Man fragte die fantasiebegabte Zeichenkünstlerin. Sie sollte es doch mal genauer erklären, denn sicher hatte sie sich etwas dabei gedacht. Sie hatte ja schon gleich erklärt, dass sie glaube dass es bunte Engel gäbe, je nachdem wo sie wohnen, wie die Menschen, die auch in unterschiedlichen Erdteilen andere Hautfarbe hätten.
„Die Menschen in Afrika sind dunkel, haben kaffeebraune Haut, mal mehr mal weniger, schwarze Haare. Chinesen haben gelbe Hautfarbe, Indianer nennt man ja auch Rothaut,“ erklärte sie, „ wir sind Weiße, und bestimmt gibt es auch Menschen die noch andere Hauttönungen haben.“ Ihr Onkel der Archäologe war, reiste viel in der Welt umher und konnte jede Menge spannender Geschichten erzählen.
Die Kinder hatten still zugehört; mit großen Augen lauschten sie der Erklärung der kleinen Freundin und bestaunten was sie alles wusste.
Ja, so könnte es ja wirklich sein, warum sollten Engel immer weiß sein, sie wohnten ja überall auf der Welt. Vielleicht war es gar nicht so falsch zu glauben dass sie so unterschiedlich seien wie die Hautfarben der Menschen.
Plötzlich waren alle fasziniert von der Idee der bunten Engel, und schnell beugten sich die Köpfe wieder über die Zeichenblöcke, um in herrlichsten Farben bunte Engel zu malen. Der vorlaute kleine Mann malte schließlich einen blauen mit großen Spritzern, und erklärte der verdutzten Lehrerin, „wenn es bunte Engel gibt, dann gibt es auch einen blauen. Der hat sich wahrscheinlich mit Tinte beschmiert, da er noch so unbeholfen und ungeschickt damit ist.“
Er war etwas bockig, da er nicht Recht bekommen hatte. Sie ließ ihn und schmunzelte, und lobte all die wunderbaren Einfälle. So entstanden in den folgenden Kunststunden weitere bunte Engel, herrliche Phantasiegestalten, und die Begeisterung daran wuchs. Irgendwann hing eine ganze Galerie an der Wand, ein Bild war schöner als das andere, und zu jedem wussten sie eine nette Geschichte zu erzählen. In allen Klassen wurde zu einem kleinen Wettbewerb aufgerufen, und alle durften Ideen einbringen was gemacht werden sollte. Man entschloss sich, den schönsten Stern zu basteln der im Eingang aufgehängt werden sollte, dort wo die Kinder morgens nun immer ein Liedchen sangen, da Weihnachten nahe war.

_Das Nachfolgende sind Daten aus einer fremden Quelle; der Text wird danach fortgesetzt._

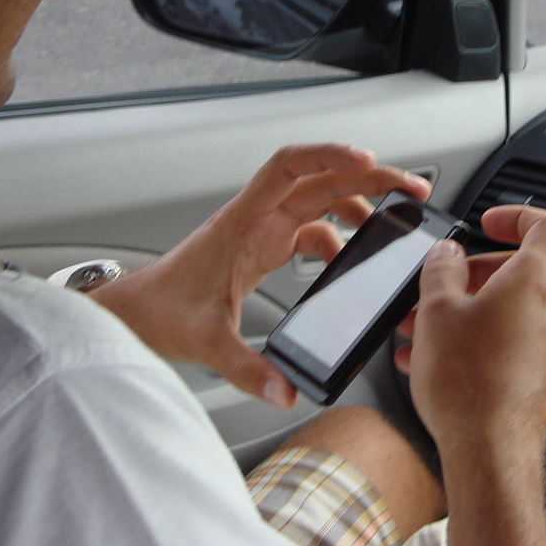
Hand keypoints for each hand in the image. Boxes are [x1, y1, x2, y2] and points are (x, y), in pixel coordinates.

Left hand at [91, 143, 429, 407]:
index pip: (287, 168)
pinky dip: (336, 240)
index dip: (328, 155)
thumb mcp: (206, 342)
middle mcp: (255, 219)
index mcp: (242, 224)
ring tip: (392, 222)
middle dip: (367, 178)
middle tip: (409, 189)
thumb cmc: (159, 312)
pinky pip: (311, 230)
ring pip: (319, 200)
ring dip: (357, 205)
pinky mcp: (264, 247)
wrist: (136, 314)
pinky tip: (346, 264)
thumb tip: (285, 390)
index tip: (365, 160)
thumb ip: (248, 368)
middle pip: (319, 179)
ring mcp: (261, 230)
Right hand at [395, 205, 545, 456]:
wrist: (490, 457)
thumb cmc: (470, 387)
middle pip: (517, 274)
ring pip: (505, 314)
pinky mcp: (536, 382)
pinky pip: (504, 347)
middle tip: (435, 287)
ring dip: (464, 313)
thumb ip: (441, 271)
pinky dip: (472, 344)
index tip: (489, 221)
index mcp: (533, 284)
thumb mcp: (437, 311)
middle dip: (471, 276)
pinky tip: (433, 362)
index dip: (519, 216)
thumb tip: (446, 255)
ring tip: (421, 330)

Die Klasse mit der schönsten Idee, dem schönsten Stern, und der passendsten Geschichte sollte das Weihnachtsmärchen von der Schneeprinzessin besuchen dürfen.

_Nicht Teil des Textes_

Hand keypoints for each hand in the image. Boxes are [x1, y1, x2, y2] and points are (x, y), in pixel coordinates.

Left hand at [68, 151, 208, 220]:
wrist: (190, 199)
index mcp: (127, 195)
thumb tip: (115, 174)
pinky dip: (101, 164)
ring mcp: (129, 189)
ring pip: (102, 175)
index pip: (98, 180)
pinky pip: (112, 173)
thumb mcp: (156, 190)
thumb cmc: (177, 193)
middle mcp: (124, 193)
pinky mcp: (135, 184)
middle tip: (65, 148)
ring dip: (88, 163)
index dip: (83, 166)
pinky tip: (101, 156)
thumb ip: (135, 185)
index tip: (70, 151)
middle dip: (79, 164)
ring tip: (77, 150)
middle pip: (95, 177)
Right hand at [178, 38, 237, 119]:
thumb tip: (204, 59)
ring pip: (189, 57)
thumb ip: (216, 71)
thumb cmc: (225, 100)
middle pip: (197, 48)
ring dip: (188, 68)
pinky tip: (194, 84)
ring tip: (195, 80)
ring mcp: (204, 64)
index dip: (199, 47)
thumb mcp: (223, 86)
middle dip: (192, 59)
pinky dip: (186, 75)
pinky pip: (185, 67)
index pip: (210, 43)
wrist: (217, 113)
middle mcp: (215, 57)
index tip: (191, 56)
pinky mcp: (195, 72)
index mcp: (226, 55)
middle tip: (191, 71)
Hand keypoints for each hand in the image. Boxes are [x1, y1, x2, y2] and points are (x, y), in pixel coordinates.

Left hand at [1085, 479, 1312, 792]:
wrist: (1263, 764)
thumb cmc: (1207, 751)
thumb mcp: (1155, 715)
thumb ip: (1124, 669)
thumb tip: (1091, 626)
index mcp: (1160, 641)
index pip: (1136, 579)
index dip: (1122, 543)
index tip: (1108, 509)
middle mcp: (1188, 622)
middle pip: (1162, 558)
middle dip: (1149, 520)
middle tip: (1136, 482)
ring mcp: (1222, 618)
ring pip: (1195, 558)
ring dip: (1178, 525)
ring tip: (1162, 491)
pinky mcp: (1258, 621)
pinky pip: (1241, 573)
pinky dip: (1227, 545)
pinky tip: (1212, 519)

So ungewöhnlich wie die Geschichte der bunten Engel entstanden war, so wundervoll war die Idee, daraus einen bunten Stern zu zaubern.
Alle Kinder die eifrig bunte Engel gemalt hatten bastelten nun ihren Engel aus farblich passend buntem Foto-Papier, klebten alle Engel auf einen großen runden, goldenen Hintergrund, und bekamen so einen farbenprächtigen, wundervollen, wenn auch ungewöhnlichen Stern.
Still, fast andächtig staunend standen alle anschließend um das gelungene Kunstwerk herum. Begeistert waren sie, selbst der anfänglich recht vorlaute Lausbub der so laut gelacht hatte, war ganz ergriffen von der Farbenvielfalt, und fand es wie alle nur noch wunderschön. Eine tolle Idee, aus lauter Engeln einen ganz besonderen Stern zu kreieren, der dazu seine eigene Geschichte bekam, warum er genau so aussehen musste.
Ihr denkt es euch sicher schon. Er war es, der farbenprächtige Engelstern,
der den 1. Preis gewann. Die Freude war unbeschreiblich groß. Sie durften das Weihnachtsmärchen besuchen, und fortan waren die bunten Engel einfach etwas ganz Besonderes für jedes Kind.